All three stories find humor from bodily harm, orgy watch parties, and the sight of Jesse Plemons is a brightly-colored turtleneck. You can tell Lanthimos enjoyed stepping away from the period piece aesthetic, and creating something in a contemporary world that is home to water cults, broken tennis racquets, and doppelgangers. I think he’s done his best work in modern environments (that are incredibly heightened) and I don’t think I’ll ever forget about the animal death in The Lobster and Dogtooth, or anything Barry Keoghan does in The Killing of a Sacred Deer. The early reactions to Kinds of Kindness have been interesting because they seem to be coming from people who are only familiar with The Favourite and Poor Things. I don’t think anything in Kinds of Kindness is shocking because I know what Lanthimos is capable of, and I know that Lanthimos and Filippou excel in creating uncomfortable situations because “life itself makes people uncomfrotbale.” 

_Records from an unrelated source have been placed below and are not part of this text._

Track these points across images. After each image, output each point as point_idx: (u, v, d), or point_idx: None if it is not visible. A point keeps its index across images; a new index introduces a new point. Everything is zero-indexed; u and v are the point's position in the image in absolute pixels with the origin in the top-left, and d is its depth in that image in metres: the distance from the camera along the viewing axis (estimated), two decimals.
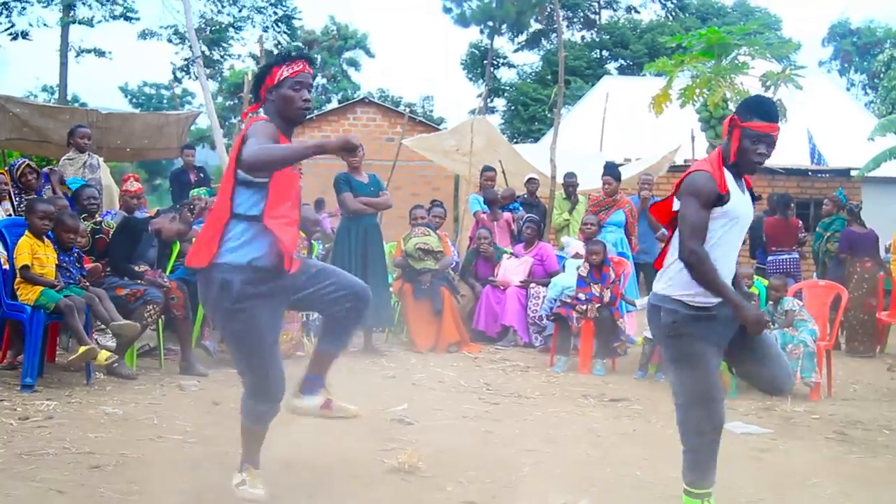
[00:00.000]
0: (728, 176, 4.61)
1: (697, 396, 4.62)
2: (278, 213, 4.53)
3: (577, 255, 11.36)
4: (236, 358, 4.81)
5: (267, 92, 4.66)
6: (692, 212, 4.53)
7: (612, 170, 12.57)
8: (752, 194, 4.75)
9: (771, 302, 9.49)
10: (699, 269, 4.48)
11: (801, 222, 14.12)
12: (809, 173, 21.26)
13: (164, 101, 48.23)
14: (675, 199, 4.69)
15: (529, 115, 42.46)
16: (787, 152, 22.22)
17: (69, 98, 38.91)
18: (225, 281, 4.48)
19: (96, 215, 9.13)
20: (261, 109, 4.70)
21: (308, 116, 4.72)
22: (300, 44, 48.21)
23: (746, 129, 4.55)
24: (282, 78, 4.63)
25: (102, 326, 8.18)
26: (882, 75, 38.34)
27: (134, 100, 49.69)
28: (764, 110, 4.60)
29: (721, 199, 4.53)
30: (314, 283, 4.75)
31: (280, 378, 4.72)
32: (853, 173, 21.26)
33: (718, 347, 4.67)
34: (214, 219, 4.57)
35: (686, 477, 4.73)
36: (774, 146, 4.60)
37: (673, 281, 4.66)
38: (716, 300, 4.55)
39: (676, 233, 4.64)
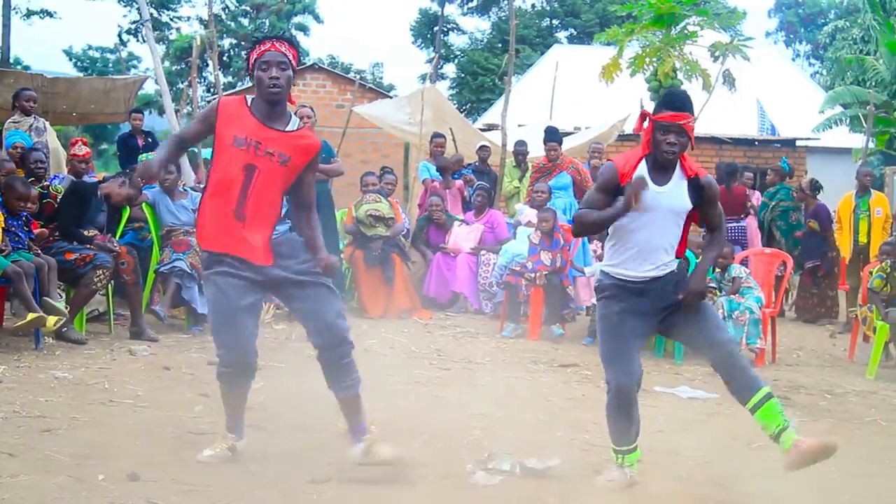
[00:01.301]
0: (641, 169, 4.91)
1: (604, 357, 5.08)
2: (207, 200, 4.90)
3: (529, 223, 11.42)
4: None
5: (251, 74, 4.82)
6: (589, 192, 5.19)
7: (554, 135, 12.62)
8: (697, 184, 4.92)
9: (718, 269, 9.62)
10: (580, 225, 5.08)
11: (747, 190, 14.29)
12: (756, 143, 21.48)
13: (110, 65, 47.44)
14: None
15: (478, 85, 42.34)
16: (735, 122, 22.53)
17: (11, 61, 38.12)
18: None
19: (43, 179, 9.02)
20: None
21: (277, 95, 4.74)
22: (248, 8, 47.73)
23: (657, 122, 4.84)
24: (252, 61, 4.78)
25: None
26: (828, 46, 38.71)
27: (79, 63, 48.81)
28: (671, 101, 4.88)
29: (619, 189, 4.89)
30: (298, 299, 4.95)
31: (236, 346, 4.82)
32: (797, 143, 21.53)
33: (641, 318, 4.99)
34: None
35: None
36: (686, 136, 4.83)
37: (606, 254, 5.11)
38: (639, 275, 4.93)
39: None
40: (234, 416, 5.06)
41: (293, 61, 4.83)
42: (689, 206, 4.92)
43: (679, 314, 5.00)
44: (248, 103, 4.82)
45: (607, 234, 5.08)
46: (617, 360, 4.99)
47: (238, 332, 4.80)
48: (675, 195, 4.90)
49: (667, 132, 4.79)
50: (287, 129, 4.81)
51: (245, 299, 4.80)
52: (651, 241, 4.91)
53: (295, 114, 5.04)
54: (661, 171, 4.89)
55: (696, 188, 4.91)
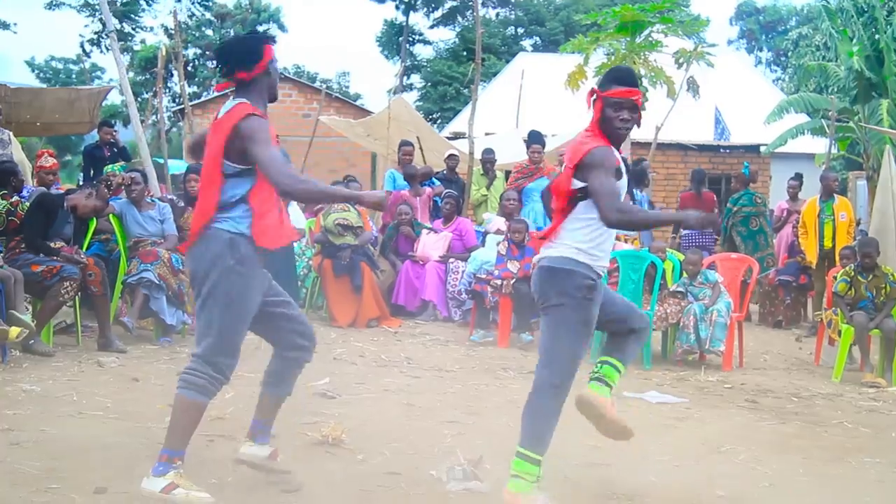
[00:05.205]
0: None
1: (571, 359, 4.74)
2: (264, 196, 4.57)
3: (498, 231, 11.47)
4: (211, 319, 4.59)
5: (259, 72, 4.62)
6: (607, 181, 4.56)
7: (537, 138, 12.67)
8: (625, 163, 4.80)
9: (686, 275, 9.69)
10: (633, 221, 5.05)
11: (715, 197, 14.44)
12: (721, 150, 21.66)
13: (73, 76, 47.12)
14: (574, 176, 4.68)
15: (440, 94, 42.37)
16: (700, 129, 22.70)
17: None
18: (233, 239, 4.51)
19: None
20: (247, 93, 4.64)
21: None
22: (213, 18, 47.59)
23: (607, 98, 4.67)
24: (270, 59, 4.66)
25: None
26: (790, 53, 39.07)
27: (41, 74, 48.46)
28: (621, 76, 4.75)
29: (618, 172, 4.67)
30: (279, 304, 4.81)
31: (238, 353, 4.69)
32: (762, 149, 21.72)
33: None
34: (203, 209, 4.59)
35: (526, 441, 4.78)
36: (638, 112, 4.71)
37: (581, 247, 4.69)
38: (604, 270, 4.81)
39: (580, 205, 4.69)
40: (184, 435, 4.70)
41: None
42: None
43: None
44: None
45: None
46: (576, 366, 4.80)
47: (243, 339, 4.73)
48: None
49: (620, 108, 4.65)
50: None
51: (256, 306, 4.71)
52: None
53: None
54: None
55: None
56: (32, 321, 7.80)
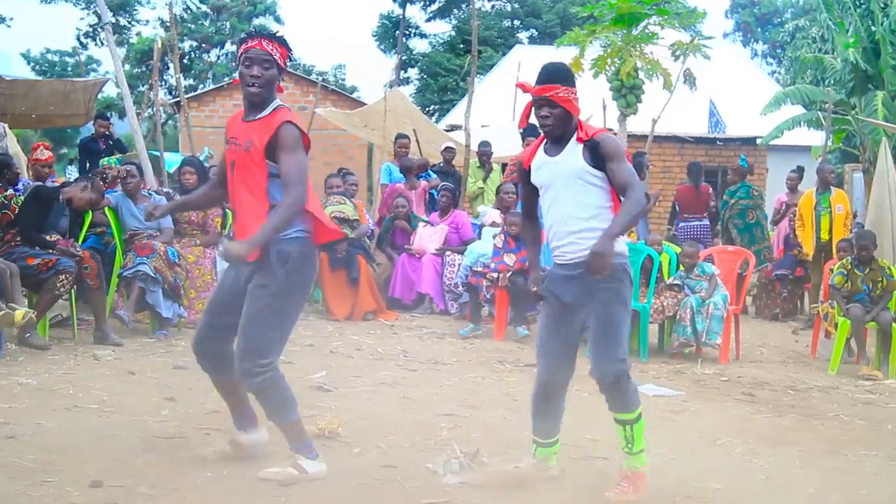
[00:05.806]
0: (540, 149, 4.96)
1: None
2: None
3: (493, 224, 11.45)
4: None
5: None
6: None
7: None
8: (591, 144, 4.79)
9: (683, 268, 9.69)
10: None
11: (711, 189, 14.44)
12: (718, 142, 21.64)
13: (69, 69, 46.98)
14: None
15: (440, 86, 42.31)
16: (696, 121, 22.69)
17: None
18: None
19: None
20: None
21: (254, 92, 4.68)
22: (208, 10, 47.46)
23: (533, 97, 4.88)
24: (238, 57, 4.73)
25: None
26: (787, 45, 39.04)
27: (37, 67, 48.29)
28: (539, 75, 4.88)
29: (527, 174, 5.02)
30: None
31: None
32: (758, 141, 21.73)
33: (571, 310, 4.94)
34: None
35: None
36: (559, 107, 4.77)
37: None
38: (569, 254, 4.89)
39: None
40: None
41: (281, 60, 4.73)
42: (586, 165, 4.75)
43: (591, 314, 4.83)
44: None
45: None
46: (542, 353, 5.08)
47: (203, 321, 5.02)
48: (567, 161, 4.82)
49: (539, 106, 4.81)
50: (259, 116, 4.72)
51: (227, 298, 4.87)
52: (562, 211, 4.85)
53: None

After The Favourite and Poor Things, Emma Stone continues to excel while working with Lanthimos (she calls him her “muse”), and her performance in Kinds of Kindness proves that after winning multiple Academy Awards she’s still down to act in films that require her to cut off her thumb and feed it to Jesse Plemons. The MVP of the movie is Jesse Plemons, who portrays characters who range from manic to paranoid to petty. His deadpan delivery and death stare are perfect as he’s begging Wilem Dafoe for forgiveness or asking his friends to watch a sex tape while his wife is missing. I’d love to work on a Lanthimos set because it would be cool to see how he creates an atmosphere of absolute trust in which Hong Chao feels comfortable licking sweat off bodies or Joe Alwyn agrees to play a date-raping husband. 


While leaving the press screening I heard several people mention that the movie doesn’t have a point and were wondering why it exists. This seems a bit unfair as anthologies rarely change the world (very few movies do), and exist to tell condensed stories that are largely hit or miss (the cult short in V/H/S 2 is a big hit). If you’re looking for supreme meaning with Kinds of Kindness you are out of luck, but if you’re looking for a film that features Margaret Qualley jumping into an empty swimming pool (twice), then it’s the movie for you.